Bibliography
Sophie Duplaix (ed.), Malani, la rébellion des morts/Malani, the Rebellion of the Dead: Retrospective 1969-2018, exh. cat. Paris, Centre Pompidou, Stuttgart, Hatje Cantz, 2017.
Bernard Fibicher (ed.), Malani. Splitting the Other, exh. cat. Lausanne, Musée cantonal des Beaux-Arts, Ostfildern, Hatje Cantz, 2010.
Nalini Malani is a politically committed artist who sees her work as an active, eyewitness account of modern society. The work mimics a middle-class Indian sitting room, with red walls, photographs of characters and scenes from history on the walls bathed in dim light, and a large painting that comes to life before our very eyes. It is a video shown in a large gilded frame holding Ravi Varmâ’s undated canvas Galaxy of Musicians, shown at the Chicago World Congress of Religions in 1893, where the philosopher Swami Vivekananda warned of the dangers of religious orthodoxy. At the time, India was witnessing the rise of a nationalist school of thought alongside powerful reformist movements. The painting depicts eleven female musicians in regional costume playing traditional instruments, symbolising ‘unity in diversity’, the paradoxical motto chosen by India at the country’s independence following the partition of Pakistan in 1947.
In the video, Malani confronts Varmâ’s painting with recent Indian history, particularly the 2002 genocide of the Muslim population of Gujarat, on the border with Pakistan. The outbreak of violence between communities was the bloodiest in India since independence, shaking the democratic nation to its foundations. What starts out as a harmonious composition, with all parts of the nation playing sweet music together, ends in a bloodbath. Gunfire rattles as the music gives way to screams and lamentations.

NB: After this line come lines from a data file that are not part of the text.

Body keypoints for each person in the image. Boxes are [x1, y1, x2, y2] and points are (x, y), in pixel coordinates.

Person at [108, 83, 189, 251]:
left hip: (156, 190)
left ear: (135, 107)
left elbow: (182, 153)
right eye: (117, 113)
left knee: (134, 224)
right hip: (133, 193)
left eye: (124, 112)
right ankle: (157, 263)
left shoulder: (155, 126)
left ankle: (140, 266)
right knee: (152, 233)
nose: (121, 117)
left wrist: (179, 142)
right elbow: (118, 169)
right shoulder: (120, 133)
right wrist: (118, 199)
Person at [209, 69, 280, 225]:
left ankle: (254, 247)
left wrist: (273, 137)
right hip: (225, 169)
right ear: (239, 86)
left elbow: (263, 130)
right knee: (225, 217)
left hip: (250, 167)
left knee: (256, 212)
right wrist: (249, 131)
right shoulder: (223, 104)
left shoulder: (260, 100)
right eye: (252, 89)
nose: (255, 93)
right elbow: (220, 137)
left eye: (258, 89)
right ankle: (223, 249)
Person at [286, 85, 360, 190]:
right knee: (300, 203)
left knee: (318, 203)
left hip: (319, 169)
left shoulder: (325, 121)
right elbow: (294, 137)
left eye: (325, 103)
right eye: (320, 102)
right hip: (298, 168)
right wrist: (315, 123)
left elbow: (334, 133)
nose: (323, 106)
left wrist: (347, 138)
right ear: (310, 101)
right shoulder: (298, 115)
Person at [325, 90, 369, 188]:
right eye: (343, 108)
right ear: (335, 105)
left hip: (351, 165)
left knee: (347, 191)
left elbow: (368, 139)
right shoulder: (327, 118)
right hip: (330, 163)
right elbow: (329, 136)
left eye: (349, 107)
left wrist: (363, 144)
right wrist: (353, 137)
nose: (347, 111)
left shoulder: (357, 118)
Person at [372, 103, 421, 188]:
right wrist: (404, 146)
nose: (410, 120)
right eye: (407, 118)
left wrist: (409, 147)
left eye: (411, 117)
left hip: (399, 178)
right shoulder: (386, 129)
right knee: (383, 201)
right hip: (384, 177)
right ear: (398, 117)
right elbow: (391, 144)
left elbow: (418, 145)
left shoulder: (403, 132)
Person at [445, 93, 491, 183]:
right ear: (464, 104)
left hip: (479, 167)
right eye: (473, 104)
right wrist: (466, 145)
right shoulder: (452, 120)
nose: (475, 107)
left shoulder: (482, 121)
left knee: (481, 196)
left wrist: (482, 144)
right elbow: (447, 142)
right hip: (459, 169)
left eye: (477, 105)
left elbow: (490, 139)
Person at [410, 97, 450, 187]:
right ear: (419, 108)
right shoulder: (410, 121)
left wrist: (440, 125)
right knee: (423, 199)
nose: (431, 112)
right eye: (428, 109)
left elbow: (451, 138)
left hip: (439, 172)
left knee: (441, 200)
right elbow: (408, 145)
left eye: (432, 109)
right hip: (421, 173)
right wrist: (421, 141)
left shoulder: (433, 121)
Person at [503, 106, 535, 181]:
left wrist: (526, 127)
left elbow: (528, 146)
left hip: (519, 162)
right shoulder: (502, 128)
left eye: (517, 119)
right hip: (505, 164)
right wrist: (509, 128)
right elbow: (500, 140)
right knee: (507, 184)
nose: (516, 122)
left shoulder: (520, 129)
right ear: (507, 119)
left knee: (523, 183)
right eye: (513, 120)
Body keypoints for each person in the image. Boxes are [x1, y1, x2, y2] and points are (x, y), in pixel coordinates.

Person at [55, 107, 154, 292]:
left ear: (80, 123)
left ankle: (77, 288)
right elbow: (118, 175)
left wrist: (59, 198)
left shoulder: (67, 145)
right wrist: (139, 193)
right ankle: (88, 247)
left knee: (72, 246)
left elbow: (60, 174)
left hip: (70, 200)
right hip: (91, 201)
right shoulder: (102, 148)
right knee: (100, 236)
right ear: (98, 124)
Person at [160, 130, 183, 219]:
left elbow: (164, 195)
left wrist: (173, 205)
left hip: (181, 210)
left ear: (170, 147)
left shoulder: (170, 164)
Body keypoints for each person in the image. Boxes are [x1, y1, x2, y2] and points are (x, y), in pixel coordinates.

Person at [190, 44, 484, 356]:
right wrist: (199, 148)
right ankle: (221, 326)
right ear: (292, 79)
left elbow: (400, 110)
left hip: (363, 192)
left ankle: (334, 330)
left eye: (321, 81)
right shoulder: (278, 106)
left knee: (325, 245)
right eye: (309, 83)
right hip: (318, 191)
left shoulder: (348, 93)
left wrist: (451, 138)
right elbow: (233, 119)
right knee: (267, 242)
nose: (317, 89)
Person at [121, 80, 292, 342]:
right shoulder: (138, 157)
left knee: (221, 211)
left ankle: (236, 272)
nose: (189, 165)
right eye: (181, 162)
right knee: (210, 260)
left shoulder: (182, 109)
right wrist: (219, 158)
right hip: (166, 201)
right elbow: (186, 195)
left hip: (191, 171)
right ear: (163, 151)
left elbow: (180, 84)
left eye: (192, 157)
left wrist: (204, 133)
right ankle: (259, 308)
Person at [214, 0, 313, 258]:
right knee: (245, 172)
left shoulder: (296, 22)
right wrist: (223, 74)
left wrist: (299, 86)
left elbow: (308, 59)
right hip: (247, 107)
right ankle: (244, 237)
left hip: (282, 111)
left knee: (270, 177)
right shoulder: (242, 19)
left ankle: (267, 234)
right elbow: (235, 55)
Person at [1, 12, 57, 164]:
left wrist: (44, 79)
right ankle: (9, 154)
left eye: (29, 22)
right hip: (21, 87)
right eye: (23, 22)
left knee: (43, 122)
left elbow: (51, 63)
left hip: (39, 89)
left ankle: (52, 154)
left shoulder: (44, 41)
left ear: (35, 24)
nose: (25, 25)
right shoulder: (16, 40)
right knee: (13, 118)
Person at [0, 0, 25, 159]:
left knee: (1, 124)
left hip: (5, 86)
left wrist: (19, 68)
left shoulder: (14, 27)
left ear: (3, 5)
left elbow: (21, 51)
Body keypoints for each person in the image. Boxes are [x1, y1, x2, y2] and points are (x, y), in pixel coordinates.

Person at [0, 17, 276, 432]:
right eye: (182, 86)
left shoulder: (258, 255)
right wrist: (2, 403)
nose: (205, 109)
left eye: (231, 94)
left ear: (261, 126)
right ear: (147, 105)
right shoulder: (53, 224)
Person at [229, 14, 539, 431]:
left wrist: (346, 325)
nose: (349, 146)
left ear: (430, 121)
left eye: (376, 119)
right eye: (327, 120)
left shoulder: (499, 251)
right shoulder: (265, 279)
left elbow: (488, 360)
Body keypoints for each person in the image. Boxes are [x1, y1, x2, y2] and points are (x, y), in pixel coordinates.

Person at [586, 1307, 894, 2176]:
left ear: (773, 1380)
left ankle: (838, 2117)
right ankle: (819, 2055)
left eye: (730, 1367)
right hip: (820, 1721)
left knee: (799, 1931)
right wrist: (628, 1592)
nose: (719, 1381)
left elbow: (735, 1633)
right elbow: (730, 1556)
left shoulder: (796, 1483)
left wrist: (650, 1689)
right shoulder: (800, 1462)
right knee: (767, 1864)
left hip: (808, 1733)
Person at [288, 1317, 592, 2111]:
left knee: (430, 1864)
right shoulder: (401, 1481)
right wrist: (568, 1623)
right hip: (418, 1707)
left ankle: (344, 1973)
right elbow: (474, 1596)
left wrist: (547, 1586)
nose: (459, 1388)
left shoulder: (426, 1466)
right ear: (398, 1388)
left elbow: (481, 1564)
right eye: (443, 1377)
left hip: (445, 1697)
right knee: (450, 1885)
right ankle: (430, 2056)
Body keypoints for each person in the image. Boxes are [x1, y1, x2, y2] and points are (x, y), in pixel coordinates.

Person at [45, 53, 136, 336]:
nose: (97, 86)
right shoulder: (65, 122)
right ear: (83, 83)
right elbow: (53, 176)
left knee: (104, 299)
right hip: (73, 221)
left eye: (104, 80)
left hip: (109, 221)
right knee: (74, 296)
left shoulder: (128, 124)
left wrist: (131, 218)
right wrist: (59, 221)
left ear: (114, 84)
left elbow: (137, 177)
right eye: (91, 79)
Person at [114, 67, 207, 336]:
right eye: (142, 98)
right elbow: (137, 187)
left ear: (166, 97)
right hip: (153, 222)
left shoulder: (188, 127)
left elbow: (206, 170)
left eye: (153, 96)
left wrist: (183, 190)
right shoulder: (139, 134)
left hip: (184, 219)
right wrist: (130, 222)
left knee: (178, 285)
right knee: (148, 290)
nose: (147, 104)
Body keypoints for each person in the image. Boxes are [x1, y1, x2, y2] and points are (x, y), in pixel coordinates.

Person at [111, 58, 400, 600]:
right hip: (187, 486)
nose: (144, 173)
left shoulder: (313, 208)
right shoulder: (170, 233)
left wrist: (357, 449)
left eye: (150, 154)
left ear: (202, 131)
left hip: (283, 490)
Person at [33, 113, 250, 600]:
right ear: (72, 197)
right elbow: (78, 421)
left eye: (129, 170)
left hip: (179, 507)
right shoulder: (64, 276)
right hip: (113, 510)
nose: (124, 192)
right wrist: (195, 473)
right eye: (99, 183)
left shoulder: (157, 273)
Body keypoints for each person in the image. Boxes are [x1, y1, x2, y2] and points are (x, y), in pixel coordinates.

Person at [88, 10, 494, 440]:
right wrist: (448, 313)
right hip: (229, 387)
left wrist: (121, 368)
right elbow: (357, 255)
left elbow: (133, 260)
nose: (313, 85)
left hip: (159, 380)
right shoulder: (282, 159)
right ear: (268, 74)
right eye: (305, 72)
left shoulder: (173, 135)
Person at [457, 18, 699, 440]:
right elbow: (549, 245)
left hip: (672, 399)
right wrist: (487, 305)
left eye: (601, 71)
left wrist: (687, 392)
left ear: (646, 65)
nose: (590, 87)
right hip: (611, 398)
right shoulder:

The orchestra morphs into an army where women carry rifles to protect themselves from abuse. Images of a surgical abortion symbolise the failure of a promising future. A voice that sounds like Nehru evoking the unfinished task of liberal nationalism delivers a pessimistic manifesto borrowed from Heiner Müller’s play Der Auftrag (The Task), inspired by a 1933 text by Bertolt Brecht.